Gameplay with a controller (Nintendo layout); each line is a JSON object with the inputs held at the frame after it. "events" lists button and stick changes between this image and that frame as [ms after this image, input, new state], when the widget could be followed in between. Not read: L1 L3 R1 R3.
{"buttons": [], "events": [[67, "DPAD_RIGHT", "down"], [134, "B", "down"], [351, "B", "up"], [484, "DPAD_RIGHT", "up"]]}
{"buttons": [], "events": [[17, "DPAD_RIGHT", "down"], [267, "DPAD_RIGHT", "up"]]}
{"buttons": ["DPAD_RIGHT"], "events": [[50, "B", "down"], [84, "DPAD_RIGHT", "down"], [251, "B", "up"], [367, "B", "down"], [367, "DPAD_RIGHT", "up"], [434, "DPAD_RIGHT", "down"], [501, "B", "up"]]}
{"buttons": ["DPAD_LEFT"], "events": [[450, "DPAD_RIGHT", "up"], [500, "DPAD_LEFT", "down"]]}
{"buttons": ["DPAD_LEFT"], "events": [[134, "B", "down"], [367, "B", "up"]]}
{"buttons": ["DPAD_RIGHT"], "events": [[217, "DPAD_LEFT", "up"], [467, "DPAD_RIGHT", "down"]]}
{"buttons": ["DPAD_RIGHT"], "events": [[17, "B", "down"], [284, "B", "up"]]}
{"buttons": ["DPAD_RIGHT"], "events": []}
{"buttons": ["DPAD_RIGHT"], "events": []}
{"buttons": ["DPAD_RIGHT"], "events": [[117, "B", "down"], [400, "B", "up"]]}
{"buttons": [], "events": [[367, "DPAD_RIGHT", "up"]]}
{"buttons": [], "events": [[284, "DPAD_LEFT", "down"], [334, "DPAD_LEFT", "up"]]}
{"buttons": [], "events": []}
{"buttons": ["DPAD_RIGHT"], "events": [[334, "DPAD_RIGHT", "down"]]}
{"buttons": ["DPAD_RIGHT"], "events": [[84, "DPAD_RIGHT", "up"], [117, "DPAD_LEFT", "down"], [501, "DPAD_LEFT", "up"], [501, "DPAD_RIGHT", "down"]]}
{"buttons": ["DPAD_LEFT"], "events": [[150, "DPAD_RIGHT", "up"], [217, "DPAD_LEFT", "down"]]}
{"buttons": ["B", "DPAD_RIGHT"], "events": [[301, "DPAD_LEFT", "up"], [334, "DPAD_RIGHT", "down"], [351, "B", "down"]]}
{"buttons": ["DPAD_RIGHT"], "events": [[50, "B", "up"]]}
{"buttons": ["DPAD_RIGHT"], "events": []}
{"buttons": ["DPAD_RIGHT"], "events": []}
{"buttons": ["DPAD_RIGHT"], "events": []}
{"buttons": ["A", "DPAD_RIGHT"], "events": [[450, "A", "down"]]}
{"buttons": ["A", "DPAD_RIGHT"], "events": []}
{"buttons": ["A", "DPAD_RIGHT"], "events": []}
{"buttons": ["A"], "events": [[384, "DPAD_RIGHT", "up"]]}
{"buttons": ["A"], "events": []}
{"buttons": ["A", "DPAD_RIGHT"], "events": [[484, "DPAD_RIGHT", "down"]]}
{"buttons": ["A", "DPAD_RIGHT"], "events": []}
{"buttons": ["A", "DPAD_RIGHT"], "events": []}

## PROBLEM
Once you have read the records above, write them out again exactly.

## TASK RESPONSE
Gameplay with a controller (Nintendo layout); each line is a JSON object with the inputs held at the frame after it. "events" lists button and stick changes between this image and that frame as [ms after this image, input, new state], when the widget could be followed in between. Not read: L1 L3 R1 R3.
{"buttons": [], "events": [[67, "DPAD_RIGHT", "down"], [134, "B", "down"], [351, "B", "up"], [484, "DPAD_RIGHT", "up"]]}
{"buttons": [], "events": [[17, "DPAD_RIGHT", "down"], [267, "DPAD_RIGHT", "up"]]}
{"buttons": ["DPAD_RIGHT"], "events": [[50, "B", "down"], [84, "DPAD_RIGHT", "down"], [251, "B", "up"], [367, "B", "down"], [367, "DPAD_RIGHT", "up"], [434, "DPAD_RIGHT", "down"], [501, "B", "up"]]}
{"buttons": ["DPAD_LEFT"], "events": [[450, "DPAD_RIGHT", "up"], [500, "DPAD_LEFT", "down"]]}
{"buttons": ["DPAD_LEFT"], "events": [[134, "B", "down"], [367, "B", "up"]]}
{"buttons": ["DPAD_RIGHT"], "events": [[217, "DPAD_LEFT", "up"], [467, "DPAD_RIGHT", "down"]]}
{"buttons": ["DPAD_RIGHT"], "events": [[17, "B", "down"], [284, "B", "up"]]}
{"buttons": ["DPAD_RIGHT"], "events": []}
{"buttons": ["DPAD_RIGHT"], "events": []}
{"buttons": ["DPAD_RIGHT"], "events": [[117, "B", "down"], [400, "B", "up"]]}
{"buttons": [], "events": [[367, "DPAD_RIGHT", "up"]]}
{"buttons": [], "events": [[284, "DPAD_LEFT", "down"], [334, "DPAD_LEFT", "up"]]}
{"buttons": [], "events": []}
{"buttons": ["DPAD_RIGHT"], "events": [[334, "DPAD_RIGHT", "down"]]}
{"buttons": ["DPAD_RIGHT"], "events": [[84, "DPAD_RIGHT", "up"], [117, "DPAD_LEFT", "down"], [501, "DPAD_LEFT", "up"], [501, "DPAD_RIGHT", "down"]]}
{"buttons": ["DPAD_LEFT"], "events": [[150, "DPAD_RIGHT", "up"], [217, "DPAD_LEFT", "down"]]}
{"buttons": ["B", "DPAD_RIGHT"], "events": [[301, "DPAD_LEFT", "up"], [334, "DPAD_RIGHT", "down"], [351, "B", "down"]]}
{"buttons": ["DPAD_RIGHT"], "events": [[50, "B", "up"]]}
{"buttons": ["DPAD_RIGHT"], "events": []}
{"buttons": ["DPAD_RIGHT"], "events": []}
{"buttons": ["DPAD_RIGHT"], "events": []}
{"buttons": ["A", "DPAD_RIGHT"], "events": [[450, "A", "down"]]}
{"buttons": ["A", "DPAD_RIGHT"], "events": []}
{"buttons": ["A", "DPAD_RIGHT"], "events": []}
{"buttons": ["A"], "events": [[384, "DPAD_RIGHT", "up"]]}
{"buttons": ["A"], "events": []}
{"buttons": ["A", "DPAD_RIGHT"], "events": [[484, "DPAD_RIGHT", "down"]]}
{"buttons": ["A", "DPAD_RIGHT"], "events": []}
{"buttons": ["A", "DPAD_RIGHT"], "events": []}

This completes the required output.